3. Mark Sanchez, New York Jets – Average Yearly Salary: $13,491,667
The New York Jets decided to extend quarterback Mark Sanchez‘s stay in New York by offering him an extra three years through the 2016 season that will pay him $40,475,000 during that time period (or $13,491,667 per year average). The 27-year-old, who sat out in 2013 with an injury, started off his career with a fair amount of success, which included leading his team to two AFC Championship games. However, a couple of mediocre years in 2011 and 2012 have led to much criticism, especially given that his extension was offered during that time.
Sanchez, who was the No. 1 quarterback of the 2005 recruiting class and seventh overall prospect, signed his national letter of intent with USC. After redshirting behind Matt Leinart his first year in 2005, Sanchez split time with him over the next two years before getting complete control of USC’s offense in 2008. After leading the Trojans to a Rose Bowl victory over Penn State his junior year, Sanchez declared for the 2009 NFL draft where he was selected by the New York Jets with the fifth overall pick.
2. Adrian Peterson, Minnesota Vikings – Average Yearly Salary: $13,714,286
Over the past seven NFL seasons there hasn’t been a more impactful running back in the NFL than the Minnesota Vikings’ Adrian Peterson. The six-time Pro Bowler has racked up more than 10,000 yards rushing in his seven seasons and earned the 2007 AP Offensive Rookie of the Year and the 2012 NFL MVP awards. The game’s top paid running back just finished his third year of a seven-year contract that pays him a total of $96 million.
Peterson was the No. 1 overall prospect of the 2004 recruiting class and ended up signing with the University of Oklahoma. Peterson made an immediate impact in the college game, rushing for nearly 2,000 yards as a true freshman in 2004. His outstanding play earned him a consensus All-American honor and a second-place finish in Heisman voting. His next two years at Oklahoma were not as successful and a couple injuries hindered his play. Still, with high stock, Peterson left for the NFL after his junior year and was the seventh overall pick going to the Minnesota Vikings.

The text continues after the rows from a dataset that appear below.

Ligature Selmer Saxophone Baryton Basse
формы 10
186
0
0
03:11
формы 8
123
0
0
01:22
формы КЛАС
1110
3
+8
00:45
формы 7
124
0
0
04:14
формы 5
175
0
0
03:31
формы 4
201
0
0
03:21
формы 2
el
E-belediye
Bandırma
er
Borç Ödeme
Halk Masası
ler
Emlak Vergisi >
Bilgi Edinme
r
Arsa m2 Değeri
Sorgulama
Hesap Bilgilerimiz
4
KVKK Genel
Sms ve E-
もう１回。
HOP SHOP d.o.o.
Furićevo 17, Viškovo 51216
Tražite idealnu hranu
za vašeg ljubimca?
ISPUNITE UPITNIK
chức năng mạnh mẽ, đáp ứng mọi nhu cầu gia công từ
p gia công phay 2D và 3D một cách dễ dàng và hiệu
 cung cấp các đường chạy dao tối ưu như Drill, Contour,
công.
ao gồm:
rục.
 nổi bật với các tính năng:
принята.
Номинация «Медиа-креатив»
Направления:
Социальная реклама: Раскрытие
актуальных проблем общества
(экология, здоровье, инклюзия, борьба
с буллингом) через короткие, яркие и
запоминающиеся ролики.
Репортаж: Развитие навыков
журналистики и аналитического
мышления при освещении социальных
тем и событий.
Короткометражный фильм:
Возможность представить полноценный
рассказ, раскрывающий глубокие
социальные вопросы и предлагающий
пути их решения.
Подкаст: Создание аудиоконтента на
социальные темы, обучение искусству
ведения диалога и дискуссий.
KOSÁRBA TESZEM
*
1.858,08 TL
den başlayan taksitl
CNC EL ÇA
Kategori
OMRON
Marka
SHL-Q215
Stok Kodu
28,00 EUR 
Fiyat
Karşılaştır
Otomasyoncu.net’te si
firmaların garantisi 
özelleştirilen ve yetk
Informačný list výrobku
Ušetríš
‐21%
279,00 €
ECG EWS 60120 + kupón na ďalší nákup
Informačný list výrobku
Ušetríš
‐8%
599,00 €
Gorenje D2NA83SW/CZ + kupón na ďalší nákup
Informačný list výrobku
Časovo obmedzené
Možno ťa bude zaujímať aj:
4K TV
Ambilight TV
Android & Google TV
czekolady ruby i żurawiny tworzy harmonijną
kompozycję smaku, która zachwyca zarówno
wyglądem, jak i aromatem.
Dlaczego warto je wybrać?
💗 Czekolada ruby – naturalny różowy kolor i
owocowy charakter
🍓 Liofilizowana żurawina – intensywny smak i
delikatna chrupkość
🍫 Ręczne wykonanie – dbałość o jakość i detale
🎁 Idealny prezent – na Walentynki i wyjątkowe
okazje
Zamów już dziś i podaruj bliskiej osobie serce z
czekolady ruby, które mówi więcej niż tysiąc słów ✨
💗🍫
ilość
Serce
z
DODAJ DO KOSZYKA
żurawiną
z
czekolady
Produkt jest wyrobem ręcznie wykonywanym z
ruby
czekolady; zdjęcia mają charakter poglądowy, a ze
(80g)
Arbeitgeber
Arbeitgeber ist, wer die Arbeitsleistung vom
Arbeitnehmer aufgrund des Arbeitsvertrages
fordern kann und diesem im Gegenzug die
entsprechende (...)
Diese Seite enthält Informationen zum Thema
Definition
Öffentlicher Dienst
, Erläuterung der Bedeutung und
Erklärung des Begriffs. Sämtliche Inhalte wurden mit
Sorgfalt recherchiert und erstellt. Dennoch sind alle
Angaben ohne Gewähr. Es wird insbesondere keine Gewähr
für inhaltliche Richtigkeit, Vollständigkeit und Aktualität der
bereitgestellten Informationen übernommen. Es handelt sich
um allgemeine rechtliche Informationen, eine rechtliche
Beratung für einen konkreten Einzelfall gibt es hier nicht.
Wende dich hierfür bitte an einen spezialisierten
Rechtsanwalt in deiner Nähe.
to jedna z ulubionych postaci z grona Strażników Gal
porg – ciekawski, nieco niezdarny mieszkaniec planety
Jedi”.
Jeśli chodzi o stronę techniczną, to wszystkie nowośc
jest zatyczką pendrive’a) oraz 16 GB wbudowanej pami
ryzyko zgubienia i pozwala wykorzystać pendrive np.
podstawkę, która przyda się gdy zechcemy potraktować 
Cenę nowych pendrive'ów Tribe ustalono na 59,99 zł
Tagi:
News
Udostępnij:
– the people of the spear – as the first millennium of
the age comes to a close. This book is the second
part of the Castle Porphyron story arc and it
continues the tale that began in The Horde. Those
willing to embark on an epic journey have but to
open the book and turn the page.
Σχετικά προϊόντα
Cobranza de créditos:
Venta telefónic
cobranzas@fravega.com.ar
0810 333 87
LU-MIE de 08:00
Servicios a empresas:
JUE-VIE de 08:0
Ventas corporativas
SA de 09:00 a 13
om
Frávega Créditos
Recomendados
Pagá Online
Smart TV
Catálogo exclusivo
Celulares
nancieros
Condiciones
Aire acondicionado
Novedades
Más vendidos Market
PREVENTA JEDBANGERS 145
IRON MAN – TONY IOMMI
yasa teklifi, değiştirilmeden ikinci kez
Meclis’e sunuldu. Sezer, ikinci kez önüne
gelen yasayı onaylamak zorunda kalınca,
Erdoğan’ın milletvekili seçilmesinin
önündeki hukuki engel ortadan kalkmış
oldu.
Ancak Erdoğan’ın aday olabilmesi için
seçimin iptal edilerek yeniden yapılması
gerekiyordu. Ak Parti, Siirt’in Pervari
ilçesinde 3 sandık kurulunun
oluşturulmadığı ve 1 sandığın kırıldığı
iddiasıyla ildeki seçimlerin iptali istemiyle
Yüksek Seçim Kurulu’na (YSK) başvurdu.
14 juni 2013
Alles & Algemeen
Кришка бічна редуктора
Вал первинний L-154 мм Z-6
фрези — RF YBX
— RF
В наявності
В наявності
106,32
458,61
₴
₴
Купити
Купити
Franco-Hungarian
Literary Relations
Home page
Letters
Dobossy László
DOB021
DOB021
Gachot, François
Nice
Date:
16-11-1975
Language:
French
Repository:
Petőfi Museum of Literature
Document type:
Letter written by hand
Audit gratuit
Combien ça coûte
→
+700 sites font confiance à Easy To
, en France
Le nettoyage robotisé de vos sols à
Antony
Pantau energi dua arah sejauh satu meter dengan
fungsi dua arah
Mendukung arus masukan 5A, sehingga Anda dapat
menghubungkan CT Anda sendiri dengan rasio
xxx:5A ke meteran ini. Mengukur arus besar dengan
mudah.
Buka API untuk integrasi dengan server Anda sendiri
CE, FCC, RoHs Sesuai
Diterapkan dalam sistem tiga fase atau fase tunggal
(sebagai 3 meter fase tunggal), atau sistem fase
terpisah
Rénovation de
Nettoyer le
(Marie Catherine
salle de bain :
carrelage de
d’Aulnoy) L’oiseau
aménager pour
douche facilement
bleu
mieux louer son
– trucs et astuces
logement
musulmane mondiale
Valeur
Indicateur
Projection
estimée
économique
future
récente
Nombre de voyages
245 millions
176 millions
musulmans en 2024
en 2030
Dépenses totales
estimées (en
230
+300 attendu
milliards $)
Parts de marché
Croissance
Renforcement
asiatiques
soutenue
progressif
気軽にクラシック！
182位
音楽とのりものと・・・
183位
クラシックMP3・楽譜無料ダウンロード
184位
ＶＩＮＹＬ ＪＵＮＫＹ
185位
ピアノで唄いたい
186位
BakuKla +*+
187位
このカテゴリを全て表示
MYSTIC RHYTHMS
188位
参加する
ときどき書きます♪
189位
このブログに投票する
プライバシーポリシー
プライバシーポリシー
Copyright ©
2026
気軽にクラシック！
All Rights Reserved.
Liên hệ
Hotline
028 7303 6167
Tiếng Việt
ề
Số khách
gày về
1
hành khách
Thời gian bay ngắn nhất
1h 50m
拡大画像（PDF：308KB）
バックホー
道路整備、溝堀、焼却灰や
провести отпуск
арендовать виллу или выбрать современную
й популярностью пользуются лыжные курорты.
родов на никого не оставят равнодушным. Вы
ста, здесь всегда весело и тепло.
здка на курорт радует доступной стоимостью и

1. Matthew Stafford, Detroit Lions – Average Yearly Salary: $17,666,667
Matthew Stafford got drafted at the right time in 2009 because sure enough over the next couple years the NFL changed its rules for compensating rookies when the new collective bargaining agreement was settled. Over the five years he’s competed in the NFL, the 25-year-old has a 24-37 record as the Lions’ starting quarterback and a single playoff appearance to count for. Stafford’s rookie deal was worth $72 million over six years, but the Lions extended his contract another three years for $53 million. That means the 6-foot 2-inch QB will be making an average salary of $17,666,667 through the 2017 season.
Stafford was also a part of the heralded 2006 recruiting class, which included others on this list like McCoy, Harvin and Jones. Stafford was the No. 6 overall prospect of the recruiting class and No. 1 quarterback, choosing to join Jones at the University of Georgia. Stafford started immediately for the Bulldogs and played for three seasons, declaring for the draft after his junior season in 2008. That year he lead the SEC in pass completions and attempts, yet didn’t earn All-SEC Honors. Still, NFL scouts liked what they saw in Stafford and he went No. 1 overall in the 2009 draft by the Detroit Lions.